Jan 13, 2023

Year in Review: 2022, a Record Breaker

When we look back on this past year, two truths stand out:  

  1. Food bank use reached crisis levels. Toronto’s social safety net couldn’t hold against inflation and the city’s skyrocketing cost of living, impacting tens of thousands of people.  
  1. In the face of this record need, our community came together to ensure that every Torontonian had a place to turn to for food.  

In some ways, 2022 was scary. At the beginning of the year, Toronto food banks were seeing about 120,000 client visits per month, which is twice the pre-pandemic average. By the time our calendars flipped to December, client visits had more than tripled 2019 levels, topping out at 208,108 in November.   

But while the need rose, our community rose with it. Students and families rallied their neighbourhoods for nonperishables. Yoga studios, breweries, vet clinics and myriad other businesses ran food drives, placing our yellow bins at their doors. Volunteers signed up for extra shifts to sort through these incoming donations. Ontario farms gave us bushels of fresh produce. And donors amped up their regular gifts to help us close the gap.  

We thank you all for your steadfast support this past year. Through your actions, you’ve declared loudly that food is a human right. Because of your dedication, those experiencing hunger in our city had access to the food they needed. 
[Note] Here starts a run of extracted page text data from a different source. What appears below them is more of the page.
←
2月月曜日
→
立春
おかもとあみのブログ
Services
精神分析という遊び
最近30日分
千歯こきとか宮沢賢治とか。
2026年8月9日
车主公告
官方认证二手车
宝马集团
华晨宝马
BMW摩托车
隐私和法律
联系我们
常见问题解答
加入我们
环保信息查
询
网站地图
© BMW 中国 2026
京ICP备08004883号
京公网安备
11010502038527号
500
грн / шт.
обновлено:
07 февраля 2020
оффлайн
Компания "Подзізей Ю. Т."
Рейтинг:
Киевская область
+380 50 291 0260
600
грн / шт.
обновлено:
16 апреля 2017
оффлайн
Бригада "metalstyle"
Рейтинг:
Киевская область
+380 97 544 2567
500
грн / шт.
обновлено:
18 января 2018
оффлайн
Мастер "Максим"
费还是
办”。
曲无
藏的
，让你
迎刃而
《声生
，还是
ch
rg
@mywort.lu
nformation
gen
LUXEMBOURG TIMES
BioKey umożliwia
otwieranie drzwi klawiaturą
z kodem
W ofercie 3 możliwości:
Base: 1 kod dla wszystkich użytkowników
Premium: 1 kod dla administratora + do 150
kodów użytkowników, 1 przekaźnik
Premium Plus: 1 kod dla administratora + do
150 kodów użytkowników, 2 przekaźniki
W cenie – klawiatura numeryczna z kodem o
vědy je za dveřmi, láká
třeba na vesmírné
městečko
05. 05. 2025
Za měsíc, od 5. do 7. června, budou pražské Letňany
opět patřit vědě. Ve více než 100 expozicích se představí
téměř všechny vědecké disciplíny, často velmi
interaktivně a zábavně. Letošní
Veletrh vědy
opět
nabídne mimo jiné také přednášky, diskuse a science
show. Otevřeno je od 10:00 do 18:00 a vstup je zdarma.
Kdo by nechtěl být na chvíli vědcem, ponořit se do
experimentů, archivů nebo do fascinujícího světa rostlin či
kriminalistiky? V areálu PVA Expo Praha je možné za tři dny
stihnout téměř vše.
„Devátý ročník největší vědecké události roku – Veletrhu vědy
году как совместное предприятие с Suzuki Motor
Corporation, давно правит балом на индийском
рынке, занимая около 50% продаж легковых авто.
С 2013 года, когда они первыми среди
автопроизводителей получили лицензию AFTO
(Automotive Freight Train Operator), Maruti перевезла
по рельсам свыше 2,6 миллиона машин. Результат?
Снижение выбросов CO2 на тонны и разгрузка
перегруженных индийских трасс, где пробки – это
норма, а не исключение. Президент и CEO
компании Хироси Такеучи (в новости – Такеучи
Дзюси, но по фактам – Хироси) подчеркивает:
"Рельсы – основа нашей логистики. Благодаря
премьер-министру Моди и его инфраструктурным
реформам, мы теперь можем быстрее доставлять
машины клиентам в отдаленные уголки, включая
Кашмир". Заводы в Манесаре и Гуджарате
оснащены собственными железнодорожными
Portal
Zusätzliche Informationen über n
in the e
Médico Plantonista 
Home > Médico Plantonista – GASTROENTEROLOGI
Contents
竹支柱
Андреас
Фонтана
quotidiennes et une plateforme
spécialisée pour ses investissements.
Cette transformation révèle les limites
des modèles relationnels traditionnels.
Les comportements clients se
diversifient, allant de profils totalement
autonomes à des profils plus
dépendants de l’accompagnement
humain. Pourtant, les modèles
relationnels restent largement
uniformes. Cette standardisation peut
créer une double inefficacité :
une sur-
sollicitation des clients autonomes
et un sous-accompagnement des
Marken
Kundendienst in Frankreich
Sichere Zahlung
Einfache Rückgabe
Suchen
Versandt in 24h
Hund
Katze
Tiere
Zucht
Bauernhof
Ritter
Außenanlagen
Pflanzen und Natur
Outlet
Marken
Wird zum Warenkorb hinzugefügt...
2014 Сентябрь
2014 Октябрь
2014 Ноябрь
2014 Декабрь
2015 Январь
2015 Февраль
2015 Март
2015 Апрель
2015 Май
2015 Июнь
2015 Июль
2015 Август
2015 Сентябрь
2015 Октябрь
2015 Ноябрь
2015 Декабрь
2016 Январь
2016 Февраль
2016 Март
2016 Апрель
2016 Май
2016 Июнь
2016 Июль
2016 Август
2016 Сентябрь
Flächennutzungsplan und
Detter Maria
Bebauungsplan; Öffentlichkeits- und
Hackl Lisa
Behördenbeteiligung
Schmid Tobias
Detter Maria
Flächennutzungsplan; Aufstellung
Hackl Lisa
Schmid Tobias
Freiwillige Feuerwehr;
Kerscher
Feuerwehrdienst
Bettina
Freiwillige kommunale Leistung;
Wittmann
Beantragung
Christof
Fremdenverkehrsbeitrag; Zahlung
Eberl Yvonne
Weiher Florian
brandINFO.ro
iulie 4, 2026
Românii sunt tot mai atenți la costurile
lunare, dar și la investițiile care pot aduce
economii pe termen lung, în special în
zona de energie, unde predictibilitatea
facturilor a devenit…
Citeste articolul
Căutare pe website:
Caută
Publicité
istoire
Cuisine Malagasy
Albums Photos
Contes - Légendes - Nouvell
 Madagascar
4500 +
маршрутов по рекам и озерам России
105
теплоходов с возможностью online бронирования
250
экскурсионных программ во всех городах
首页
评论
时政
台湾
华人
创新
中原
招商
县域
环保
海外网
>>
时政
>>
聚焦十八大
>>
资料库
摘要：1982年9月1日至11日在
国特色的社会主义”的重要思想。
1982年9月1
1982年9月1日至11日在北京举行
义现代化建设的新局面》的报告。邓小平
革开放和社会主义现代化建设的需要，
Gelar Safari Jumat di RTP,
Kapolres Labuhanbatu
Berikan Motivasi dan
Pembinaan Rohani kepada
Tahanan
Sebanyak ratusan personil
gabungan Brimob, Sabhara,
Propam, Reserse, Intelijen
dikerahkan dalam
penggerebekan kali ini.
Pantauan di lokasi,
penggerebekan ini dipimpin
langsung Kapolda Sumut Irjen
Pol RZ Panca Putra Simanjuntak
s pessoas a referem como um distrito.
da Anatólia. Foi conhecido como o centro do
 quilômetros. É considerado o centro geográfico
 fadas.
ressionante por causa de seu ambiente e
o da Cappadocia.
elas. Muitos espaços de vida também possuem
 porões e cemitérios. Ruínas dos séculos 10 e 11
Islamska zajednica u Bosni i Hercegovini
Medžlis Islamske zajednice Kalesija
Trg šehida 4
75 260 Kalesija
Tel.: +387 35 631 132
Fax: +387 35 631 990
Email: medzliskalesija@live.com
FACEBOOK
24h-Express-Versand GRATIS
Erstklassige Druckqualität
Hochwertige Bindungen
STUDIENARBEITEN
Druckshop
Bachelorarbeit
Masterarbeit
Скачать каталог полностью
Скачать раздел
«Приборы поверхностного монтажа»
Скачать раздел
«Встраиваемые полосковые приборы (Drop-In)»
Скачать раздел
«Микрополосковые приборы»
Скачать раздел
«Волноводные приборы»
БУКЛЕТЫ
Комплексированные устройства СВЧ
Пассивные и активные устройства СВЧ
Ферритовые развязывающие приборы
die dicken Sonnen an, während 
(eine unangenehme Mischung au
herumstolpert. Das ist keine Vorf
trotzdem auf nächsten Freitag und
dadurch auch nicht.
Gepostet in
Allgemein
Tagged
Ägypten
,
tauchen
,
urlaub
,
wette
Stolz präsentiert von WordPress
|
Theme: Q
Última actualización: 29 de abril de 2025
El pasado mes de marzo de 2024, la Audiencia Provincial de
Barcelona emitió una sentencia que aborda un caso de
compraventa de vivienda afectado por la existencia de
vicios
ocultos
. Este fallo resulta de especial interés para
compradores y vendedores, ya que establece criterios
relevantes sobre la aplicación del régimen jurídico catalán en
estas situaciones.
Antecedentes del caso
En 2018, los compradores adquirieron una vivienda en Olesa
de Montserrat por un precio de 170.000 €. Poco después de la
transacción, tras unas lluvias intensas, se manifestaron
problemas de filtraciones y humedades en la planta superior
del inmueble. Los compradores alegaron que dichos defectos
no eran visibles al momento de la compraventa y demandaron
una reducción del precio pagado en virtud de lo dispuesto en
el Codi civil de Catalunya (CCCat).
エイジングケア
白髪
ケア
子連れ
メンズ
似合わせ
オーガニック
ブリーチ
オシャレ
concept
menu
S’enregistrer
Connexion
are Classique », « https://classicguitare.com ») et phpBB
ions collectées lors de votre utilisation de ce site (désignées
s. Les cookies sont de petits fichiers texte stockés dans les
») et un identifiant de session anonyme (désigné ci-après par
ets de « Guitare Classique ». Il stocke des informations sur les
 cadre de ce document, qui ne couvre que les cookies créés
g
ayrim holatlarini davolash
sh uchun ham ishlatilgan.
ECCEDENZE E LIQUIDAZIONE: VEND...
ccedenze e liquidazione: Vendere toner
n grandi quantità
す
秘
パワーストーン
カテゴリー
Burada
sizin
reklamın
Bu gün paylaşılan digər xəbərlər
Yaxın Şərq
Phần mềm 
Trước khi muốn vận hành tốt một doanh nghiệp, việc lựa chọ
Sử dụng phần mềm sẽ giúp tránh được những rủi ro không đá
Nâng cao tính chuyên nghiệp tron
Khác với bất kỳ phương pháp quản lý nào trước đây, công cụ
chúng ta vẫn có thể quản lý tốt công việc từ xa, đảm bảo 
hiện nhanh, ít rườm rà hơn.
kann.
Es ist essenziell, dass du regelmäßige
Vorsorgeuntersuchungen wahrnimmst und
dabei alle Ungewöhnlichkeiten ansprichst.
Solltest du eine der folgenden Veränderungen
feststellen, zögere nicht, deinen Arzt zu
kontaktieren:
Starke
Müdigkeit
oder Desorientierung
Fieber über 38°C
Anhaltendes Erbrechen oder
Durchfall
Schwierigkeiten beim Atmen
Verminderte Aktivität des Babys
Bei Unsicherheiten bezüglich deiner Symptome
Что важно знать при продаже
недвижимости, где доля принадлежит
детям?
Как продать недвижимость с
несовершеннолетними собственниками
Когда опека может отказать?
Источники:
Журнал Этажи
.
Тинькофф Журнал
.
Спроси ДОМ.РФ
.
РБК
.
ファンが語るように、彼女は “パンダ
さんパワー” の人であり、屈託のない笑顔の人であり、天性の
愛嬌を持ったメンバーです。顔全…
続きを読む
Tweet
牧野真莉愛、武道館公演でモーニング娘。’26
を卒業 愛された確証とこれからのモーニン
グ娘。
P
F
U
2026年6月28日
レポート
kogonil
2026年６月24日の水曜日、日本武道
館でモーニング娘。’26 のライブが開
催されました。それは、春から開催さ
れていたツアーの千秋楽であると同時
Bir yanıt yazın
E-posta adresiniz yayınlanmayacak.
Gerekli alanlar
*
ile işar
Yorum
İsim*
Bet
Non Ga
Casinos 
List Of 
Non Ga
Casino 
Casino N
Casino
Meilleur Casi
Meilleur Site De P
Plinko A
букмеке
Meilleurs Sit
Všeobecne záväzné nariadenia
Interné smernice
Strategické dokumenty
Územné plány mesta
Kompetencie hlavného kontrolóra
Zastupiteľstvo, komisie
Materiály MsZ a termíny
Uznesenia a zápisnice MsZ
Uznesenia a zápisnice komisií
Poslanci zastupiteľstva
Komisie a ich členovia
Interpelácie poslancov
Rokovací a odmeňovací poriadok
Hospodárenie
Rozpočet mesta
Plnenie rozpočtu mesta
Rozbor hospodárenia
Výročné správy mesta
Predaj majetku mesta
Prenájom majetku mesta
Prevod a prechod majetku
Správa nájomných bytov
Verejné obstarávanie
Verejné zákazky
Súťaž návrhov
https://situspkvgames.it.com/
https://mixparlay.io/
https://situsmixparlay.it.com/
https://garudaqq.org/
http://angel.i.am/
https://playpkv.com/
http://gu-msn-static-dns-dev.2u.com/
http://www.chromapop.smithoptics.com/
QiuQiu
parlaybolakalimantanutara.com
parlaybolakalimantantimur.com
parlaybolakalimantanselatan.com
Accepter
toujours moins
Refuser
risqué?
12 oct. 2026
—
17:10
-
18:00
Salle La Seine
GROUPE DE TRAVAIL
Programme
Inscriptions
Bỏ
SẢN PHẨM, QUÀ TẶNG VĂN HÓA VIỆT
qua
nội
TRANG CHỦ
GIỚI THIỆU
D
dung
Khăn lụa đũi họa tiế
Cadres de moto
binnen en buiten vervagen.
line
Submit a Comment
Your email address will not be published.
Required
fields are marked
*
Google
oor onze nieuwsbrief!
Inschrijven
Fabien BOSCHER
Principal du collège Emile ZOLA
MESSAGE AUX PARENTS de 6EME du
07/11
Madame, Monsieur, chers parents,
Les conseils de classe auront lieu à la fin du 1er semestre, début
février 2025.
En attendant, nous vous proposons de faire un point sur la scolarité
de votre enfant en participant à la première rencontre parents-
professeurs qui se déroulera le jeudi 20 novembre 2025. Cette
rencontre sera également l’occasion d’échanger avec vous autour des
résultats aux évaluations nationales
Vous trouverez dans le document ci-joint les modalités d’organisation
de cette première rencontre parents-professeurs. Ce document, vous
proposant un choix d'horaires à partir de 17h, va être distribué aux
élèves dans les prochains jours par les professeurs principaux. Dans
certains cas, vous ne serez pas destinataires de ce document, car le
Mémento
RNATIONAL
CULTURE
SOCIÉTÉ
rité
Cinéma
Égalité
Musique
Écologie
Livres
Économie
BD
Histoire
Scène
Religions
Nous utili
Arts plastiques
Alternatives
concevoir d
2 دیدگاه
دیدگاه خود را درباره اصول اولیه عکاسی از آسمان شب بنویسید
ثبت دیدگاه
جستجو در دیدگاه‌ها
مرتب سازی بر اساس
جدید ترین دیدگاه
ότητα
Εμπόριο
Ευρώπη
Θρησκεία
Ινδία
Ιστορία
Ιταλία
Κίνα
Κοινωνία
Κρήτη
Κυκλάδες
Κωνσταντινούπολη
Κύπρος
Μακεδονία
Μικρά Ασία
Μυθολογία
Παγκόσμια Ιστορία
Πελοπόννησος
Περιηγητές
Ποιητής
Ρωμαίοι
Here is what your generosity and help accomplished last year: 

  • We distributed over 18.6 million pounds of food to Torontonians experiencing hunger, the most ever in one year  
  • Food bank clients received 2.9 million pounds of fresh produce through our Farm to Food Bank program  
  • Our kitchen cooked up 157,808 healthy meals for meal programs throughout the city, including 17,000 meals distributed by the Red Cross Mobile Food Bank and Isolation program 
  • Our incredible, 1,200-strong volunteers sorted and packed close to 3.5 million pounds of public donations, dedicating 51,742 hours — that’s nearly six whole years! — to ending hunger in our city 

Also through your support, our Research and Advocacy team was able to arm policymakers with data-backed tools to reverse recent food-insecurity trends: 

  • Our Who’s Hungry report revealed that Toronto would experience a record-high 2 million client visits in 2022, and highlighted exact policy changes that would reduce poverty and thereby food insecurity  
  • In March, the University of Calgary’s Professor Ron Kneebone and Margarita Wilkins published a report using more than six years of Daily Bread data that showed how many more food bank visits are caused by rent hikes, and how many can be prevented through increases in minimum wage or disability benefits 
  • The new Click/Hear program regularly interviews food bank clients about the daily realities of Toronto food insecurity, from home cooling to the recent 5% raise to ODSP rates 
  • Our A Decade of Deep Poverty report synthesized 12 years of Daily Bread data and found that even if the typical food bank client’s income doubled, they’d still be living below the poverty line 

On top of this research work, your support enabled us to advocate for change by hosting a debate for all Etobicoke-Lakeshore candidates in the municipal election; making multiple submissions to all levels of government that called for increased disability, labour, and income supports for clients; and supporting Defend Disability, a network of agencies and people with lived experience pushing for change with ODSP. 

We are all so grateful for your partnership over the past year and look forward to working together in 2023. We’ve got our work cut out for us this year. Canada’s Food Price Report forecasts a 5%-7% surge in grocery prices, which will no doubt increase food bank use unless policymakers intervene.  

But we’ve seen what this community can do. From the workplace food drives to the community champions, from the tireless volunteers to the generous donors, from the corporate supporters to the policy advocates — together we have the power to end hunger in our city.